──────── Text excerpt

- Official North American cover art
- Developer: n-Space
- Publisher: Atari, Inc.
- Series: RollerCoaster Tycoon
- Platform: Nintendo 3DS
- Release: NA: October 16, 2012; EU: October 26, 2012; AU: October 26, 2012;
- Genre: Construction and management simulation
- Mode: Single-player

= RollerCoaster Tycoon 3D =

2012 video game

RollerCoaster Tycoon 3D is a 2012 construction and management simulation game developed by n-Space and published by Atari, Inc. for the Nintendo 3DS. The game is a spin-off of the RollerCoaster Tycoon and its first portable game.

== Gameplay ==
The gameplay is similar and borrow elements from previous installments of RollerCoaster Tycoon, as players are able build roller coasters in a 3D space, construct various attractions, and generally various aspects of the park. The game also has features from the previous game such the CoasterCam and themed areas, but does not have other features such as water attractions, fireworks, and adjustable terrain.

────────────────
──────── Dataset extract

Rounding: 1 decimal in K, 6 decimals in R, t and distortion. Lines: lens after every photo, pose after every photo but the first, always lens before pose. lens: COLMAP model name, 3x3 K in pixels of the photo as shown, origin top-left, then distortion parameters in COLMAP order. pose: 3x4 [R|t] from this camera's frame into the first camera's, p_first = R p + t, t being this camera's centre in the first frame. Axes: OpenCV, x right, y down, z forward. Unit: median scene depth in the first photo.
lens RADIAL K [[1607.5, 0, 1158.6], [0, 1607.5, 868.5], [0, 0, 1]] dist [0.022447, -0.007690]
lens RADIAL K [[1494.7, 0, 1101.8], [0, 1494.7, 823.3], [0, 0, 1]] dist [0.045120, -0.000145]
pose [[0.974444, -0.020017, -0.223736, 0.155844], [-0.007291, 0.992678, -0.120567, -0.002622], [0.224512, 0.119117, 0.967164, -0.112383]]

────────────────
──────── Dataset extract

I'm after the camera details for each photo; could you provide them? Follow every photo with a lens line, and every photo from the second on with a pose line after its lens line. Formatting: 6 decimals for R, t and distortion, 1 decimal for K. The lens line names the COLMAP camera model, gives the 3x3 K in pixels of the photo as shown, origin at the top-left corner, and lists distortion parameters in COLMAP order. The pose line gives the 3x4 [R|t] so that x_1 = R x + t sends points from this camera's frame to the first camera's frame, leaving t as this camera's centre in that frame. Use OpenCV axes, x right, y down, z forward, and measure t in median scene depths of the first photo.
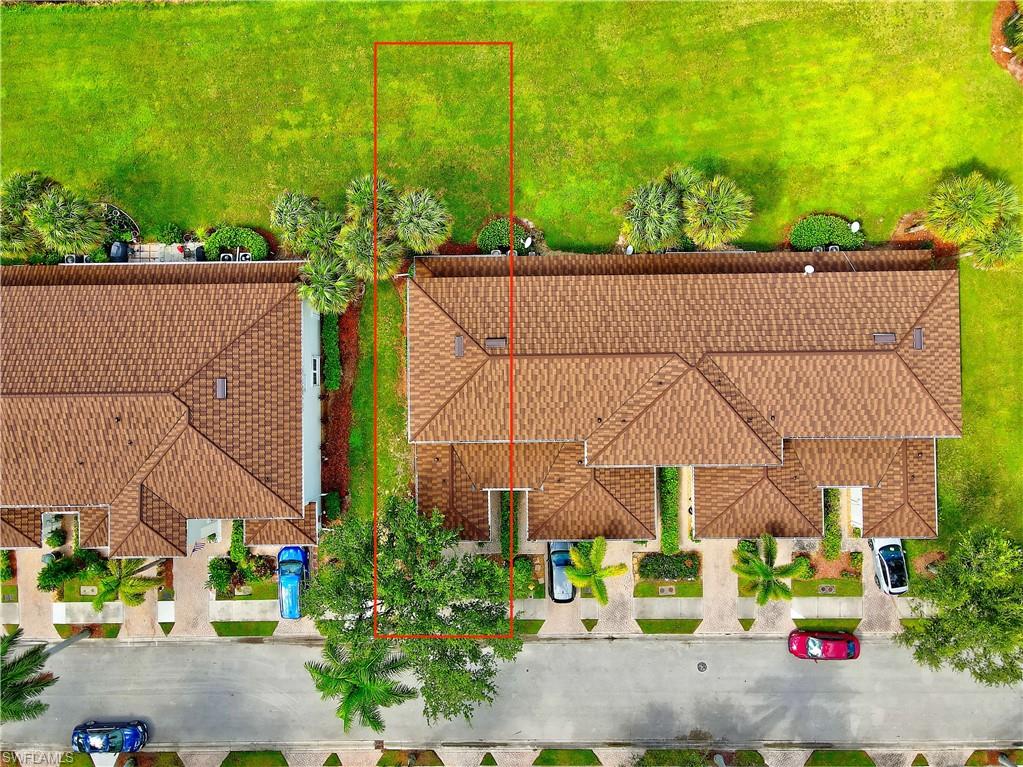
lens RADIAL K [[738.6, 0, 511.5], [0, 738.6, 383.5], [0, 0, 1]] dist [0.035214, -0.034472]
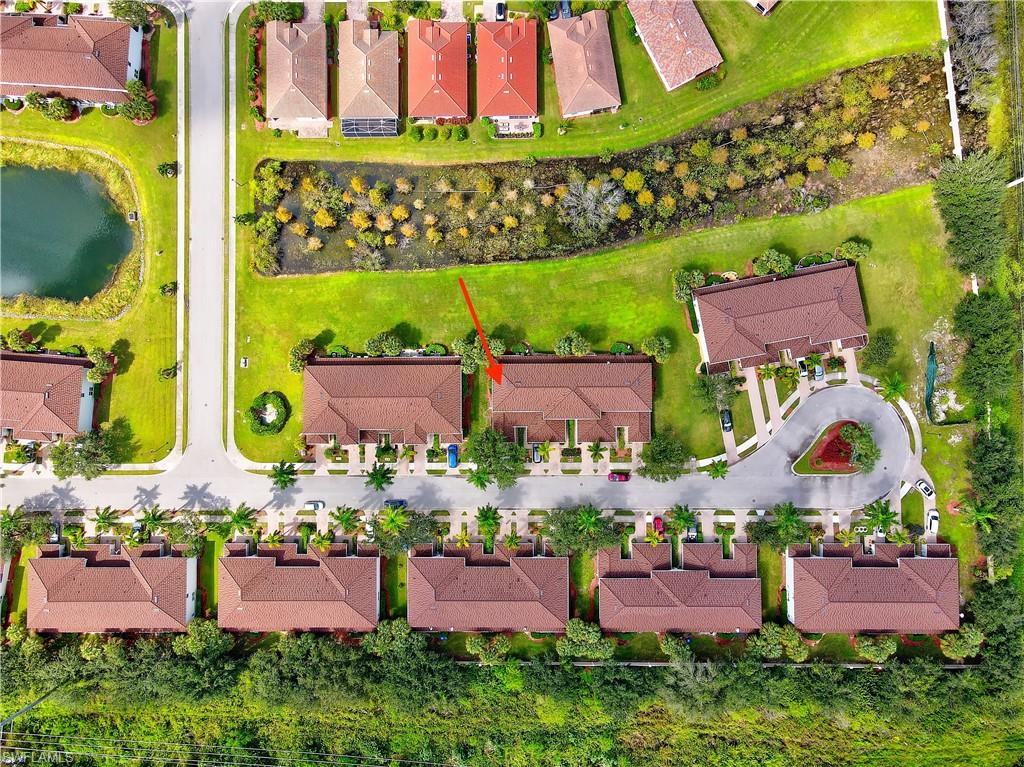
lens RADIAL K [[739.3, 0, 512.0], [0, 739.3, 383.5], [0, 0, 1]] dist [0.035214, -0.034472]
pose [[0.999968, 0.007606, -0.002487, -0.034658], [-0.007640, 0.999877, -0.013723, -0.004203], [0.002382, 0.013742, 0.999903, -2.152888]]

────────────────

### Required action A
Translate this sentence from the RollerCoaster Tycoon 3D article into Spanish: "RollerCoaster Tycoon 3D is a 2012 construction and management simulation game developed by n-Space and published by Atari, Inc. for the Nintendo 3DS."
### Required action B
According to the RollerCoaster Tycoon 3D article, when was the game released in Europe?
### Required action C
In the RollerCoaster Tycoon 3D article, turn the paragraph beginning "RollerCoaster Tycoon 3D is a 2012" into a short bulleted list of its main facts.

### Written response A
RollerCoaster Tycoon 3D es un videojuego de simulación de construcción y gestión de 2012 desarrollado por n-Space y publicado por Atari, Inc. para Nintendo 3DS.

### Written response B
October 26, 2012.

### Written response C
- 2012 construction and management simulation game
- Developed by n-Space
- Published by Atari, Inc.
- Made for the Nintendo 3DS
- A spin-off of RollerCoaster Tycoon and the series' first portable game